Top of Records provided

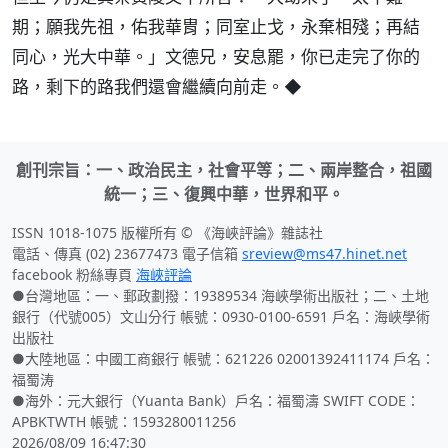
期；願我先祖，佑我華胄；同室止戈，永棄相殘；再結
同心，光大中華。」文德兄，安息罷，你已走完了你的
路，剩下的路我們還會繼續向前走。◆
創刊宗旨：一、政治民主，社會平等；二、兩岸整合，祖國
統一；三、復興中華，世界和平。
ISSN 1018-1075 版權所有 © 《海峽評論》雜誌社
電話、傳真 (02) 23677473 電子信箱
sreview@ms47.hinet.net
facebook 粉絲專頁
海峽評論
●台灣地區：一、郵政劃撥：19389534 海峽學術出版社；二、土地
銀行（代號005）文山分行 帳號：0930-0100-6591 戶名：海峽學術
出版社
●大陸地區：中國工商銀行 帳號：621226 02001392411174 戶名：
福蜀涛
●海外：元大銀行（Yuanta Bank）戶名：福蜀濤 SWIFT CODE：
APBKTWTH 帳號：1593280011256
2026/08/09 16:47:30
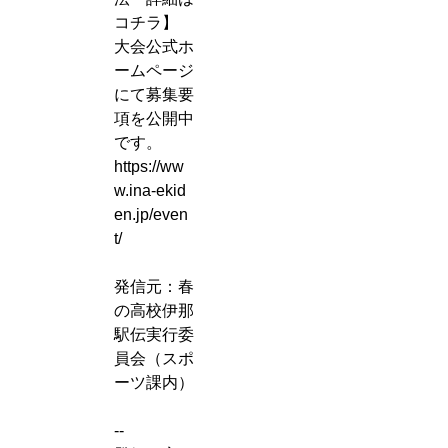
コチラ】
大会公式ホ
ームページ
にて募集要
項を公開中
です。
https://ww
w.ina-ekid
en.jp/even
t/
発信元：春
の高校伊那
駅伝実行委
員会（スポ
ーツ課内）
--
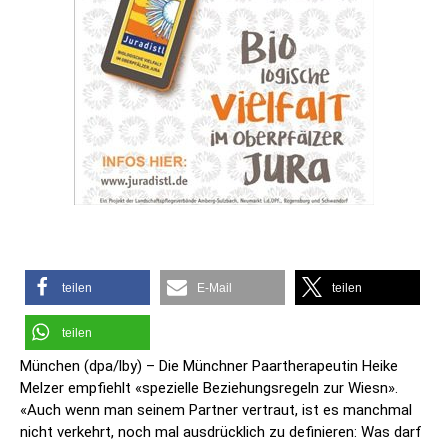
teilen
E-Mail
teilen
teilen
München (dpa/lby) – Die Münchner Paartherapeutin Heike
Melzer empfiehlt «spezielle Beziehungsregeln zur Wiesn».
«Auch wenn man seinem Partner vertraut, ist es manchmal
nicht verkehrt, noch mal ausdrücklich zu definieren: Was darf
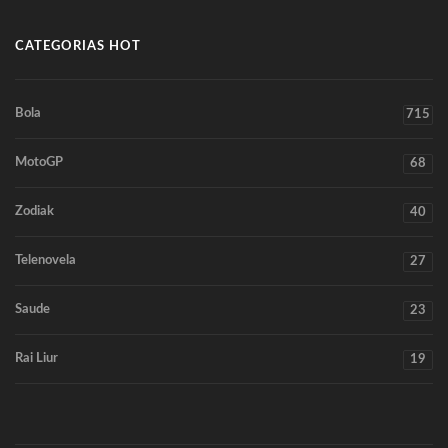
CATEGORIAS HOT
Bola
715
MotoGP
68
Zodiak
40
Telenovela
27
Saude
23
Rai Liur
19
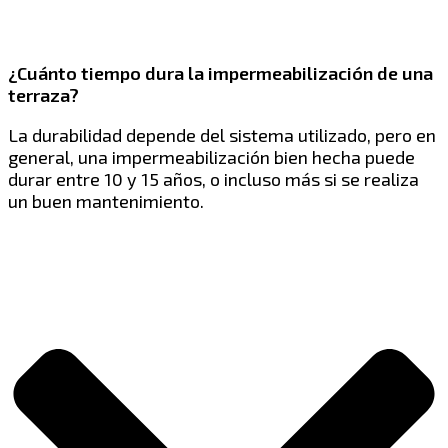
¿Cuánto tiempo dura la impermeabilización de una
terraza?
La durabilidad depende del sistema utilizado, pero en
general, una impermeabilización bien hecha puede
durar entre 10 y 15 años, o incluso más si se realiza
un buen mantenimiento.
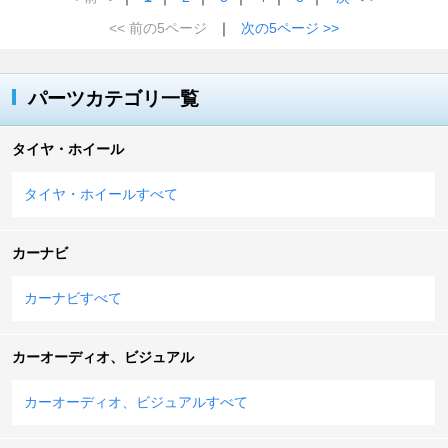
<< 前の5ページ
｜
次の5ページ >>
パーツカテゴリ一覧
タイヤ・ホイール
タイヤ・ホイールすべて
カーナビ
カーナビすべて
カーオーディオ、ビジュアル
カーオーディオ、ビジュアルすべて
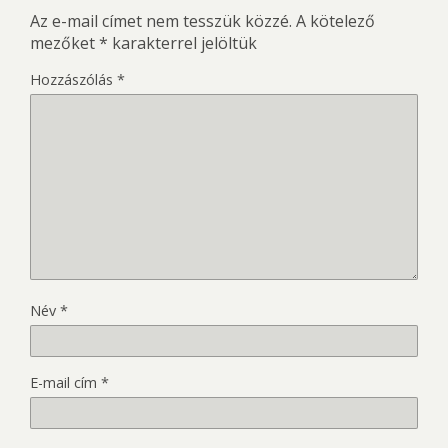
Az e-mail címet nem tesszük közzé.
A kötelező
mezőket
*
karakterrel jelöltük
Hozzászólás
*
Név
*
E-mail cím
*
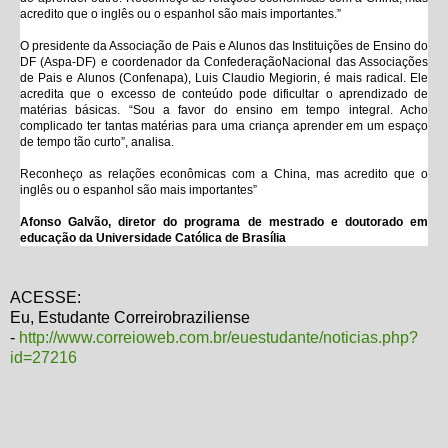
acredito que o inglês ou o espanhol são mais importantes.”
O presidente da Associação de Pais e Alunos das Instituições de Ensino do
DF (Aspa-DF) e coordenador da ConfederaçãoNacional das Associações
de Pais e Alunos (Confenapa), Luis Claudio Megiorin, é mais radical. Ele
acredita que o excesso de conteúdo pode dificultar o aprendizado de
matérias básicas. “Sou a favor do ensino em tempo integral. Acho
complicado ter tantas matérias para uma criança aprender em um espaço
de tempo tão curto”, analisa.
Reconheço as relações econômicas com a China, mas acredito que o
inglês ou o espanhol são mais importantes”
Afonso Galvão, diretor do programa de mestrado e doutorado em
educação da Universidade Católica de Brasília
ACESSE:
Eu, Estudante Correirobraziliense
-
http://www.correioweb.com.br/euestudante/noticias.php?
id=27216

Bottom of Records provided

- _To do_
For this exercise, transcribe the data above line by line, exactly, with pictures omitted.

- _Answer to the exercise_
期；願我先祖，佑我華胄；同室止戈，永棄相殘；再結
同心，光大中華。」文德兄，安息罷，你已走完了你的
路，剩下的路我們還會繼續向前走。◆
創刊宗旨：一、政治民主，社會平等；二、兩岸整合，祖國
統一；三、復興中華，世界和平。
ISSN 1018-1075 版權所有 © 《海峽評論》雜誌社
電話、傳真 (02) 23677473 電子信箱
sreview@ms47.hinet.net
facebook 粉絲專頁
海峽評論
●台灣地區：一、郵政劃撥：19389534 海峽學術出版社；二、土地
銀行（代號005）文山分行 帳號：0930-0100-6591 戶名：海峽學術
出版社
●大陸地區：中國工商銀行 帳號：621226 02001392411174 戶名：
福蜀涛
●海外：元大銀行（Yuanta Bank）戶名：福蜀濤 SWIFT CODE：
APBKTWTH 帳號：1593280011256
2026/08/09 16:47:30
コチラ】
大会公式ホ
ームページ
にて募集要
項を公開中
です。
https://ww
w.ina-ekid
en.jp/even
t/
発信元：春
の高校伊那
駅伝実行委
員会（スポ
ーツ課内）
--
teilen
E-Mail
teilen
teilen
München (dpa/lby) – Die Münchner Paartherapeutin Heike
Melzer empfiehlt «spezielle Beziehungsregeln zur Wiesn».
«Auch wenn man seinem Partner vertraut, ist es manchmal
nicht verkehrt, noch mal ausdrücklich zu definieren: Was darf
CATEGORIAS HOT
Bola
715
MotoGP
68
Zodiak
40
Telenovela
27
Saude
23
Rai Liur
19
¿Cuánto tiempo dura la impermeabilización de una
terraza?
La durabilidad depende del sistema utilizado, pero en
general, una impermeabilización bien hecha puede
durar entre 10 y 15 años, o incluso más si se realiza
un buen mantenimiento.
<< 前の5ページ
｜
次の5ページ >>
パーツカテゴリ一覧
タイヤ・ホイール
タイヤ・ホイールすべて
カーナビ
カーナビすべて
カーオーディオ、ビジュアル
カーオーディオ、ビジュアルすべて
Az e-mail címet nem tesszük közzé.
A kötelező
mezőket
*
karakterrel jelöltük
Hozzászólás
*
Név
*
E-mail cím
*
acredito que o inglês ou o espanhol são mais importantes.”
O presidente da Associação de Pais e Alunos das Instituições de Ensino do
DF (Aspa-DF) e coordenador da ConfederaçãoNacional das Associações
de Pais e Alunos (Confenapa), Luis Claudio Megiorin, é mais radical. Ele
acredita que o excesso de conteúdo pode dificultar o aprendizado de
matérias básicas. “Sou a favor do ensino em tempo integral. Acho
complicado ter tantas matérias para uma criança aprender em um espaço
de tempo tão curto”, analisa.
Reconheço as relações econômicas com a China, mas acredito que o
inglês ou o espanhol são mais importantes”
Afonso Galvão, diretor do programa de mestrado e doutorado em
educação da Universidade Católica de Brasília
ACESSE:
Eu, Estudante Correirobraziliense
-
http://www.correioweb.com.br/euestudante/noticias.php?
id=27216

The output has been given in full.